1 External air 2 Air compressor motor 3 air compressor 4 Air-cooled aftercooler 5 cooling fan 6 Fuel cell body 7 exhaust 8 Cooling water circuit 9 Fuel cell cooling radiator 10 Car cooler capacitors 11 External cooling air

─────────────────────────────────────────────────── ─── Continuation of front page (51) Int.Cl. ⁷ Identification code FI theme code (reference) B60L 11/18 B60L 11/18 GH01M 8/00 ZHV H01M 8/00 ZHVZ 8/04 8/04 GT // H01M 8/10 8/10 (72) Inventor Hirotaka Kamiya 502 Jinritsu-cho, Tsuchiura-shi, Ibaraki Hiritsu Manufacturing Co., Ltd. Mechanical Research Laboratory (72) Inventor Masayuki Kasahara 390 Muramatsu, Shimizu-shi, Hitachi Hitachi Ltd. Industrial equipment group (72) Inventor Hitoshi Nishimura 390 Muramatsu, Shimizu-shi, Shizuoka Hitachi Ltd. Industrial equipment group F-term (reference) 3D035 AA03 3D038 AA09 AC20 5H026 AA06 5H027 AA06 CC02 CC15 5H115 PA11 PC06 PG04 PI18 UI28 UI35

Claims (5)

[Claims] 1. An air-cooled aftercooler for cooling discharge air discharged from an air compressor for supplying to an oxygen electrode of a fuel cell is arranged downstream of air for cooling a car-cooler condenser.
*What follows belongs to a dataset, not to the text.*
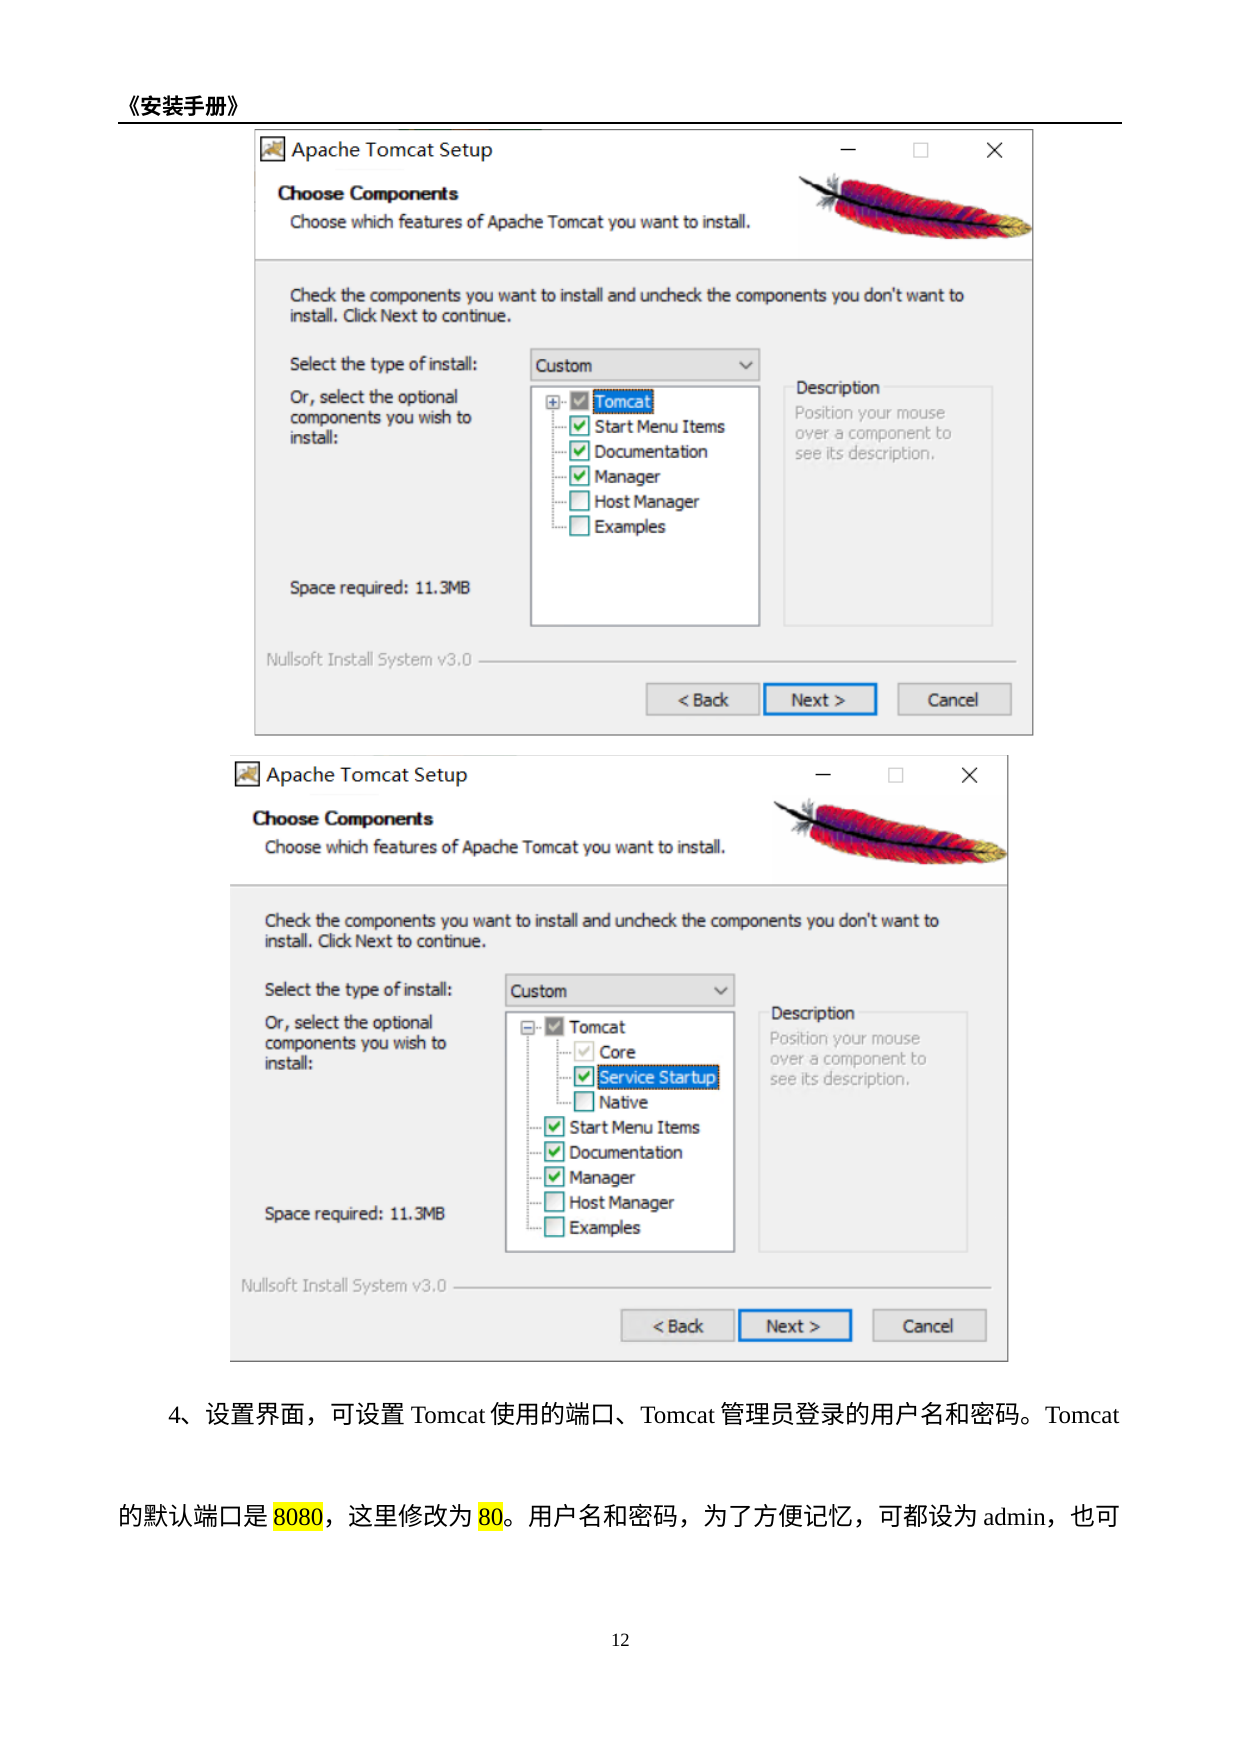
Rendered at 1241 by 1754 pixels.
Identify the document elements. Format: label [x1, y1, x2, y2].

picture [230, 755, 1011, 1362]
text [118, 1379, 1122, 1549]
picture [254, 129, 1036, 737]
And a fuel cell vehicle. 2. The fuel cell vehicle according to claim 1, wherein a radiator that cools the main body of the fuel cell and the air-cooled aftercooler are integrated. 3. The fuel cell vehicle according to claim 1, wherein a cooling fan for cooling the air-cooled aftercooler and a cooling fan for the car cooler condenser are shared. 4. An air-cooled aftercooler for cooling discharge air discharged from an air compressor for supplying to an oxygen electrode of a fuel cell is provided on a further downstream side of a car cooler condenser installed on a downstream side of a cooling fan. Arranged, even when not using the car cooler, the cooling fan is rotated as needed, the air-cooled aftercooler is cooled by the air that has passed through the car cooler condenser. Cooling method. 5. An air-cooled aftercooler for cooling discharge air discharged from an air compressor and a radiator for cooling the fuel cell main body are integrated in order to supply to the oxygen electrode of the fuel cell. The car cooler condenser is arranged on the downstream side of the cooled air, and at least one or both of the heat of the discharge air cooled by the air-cooled aftercooler and the heat of the heat medium in the radiator are supplied to the vehicle. A heating method for a fuel cell vehicle, which is used for heating a room.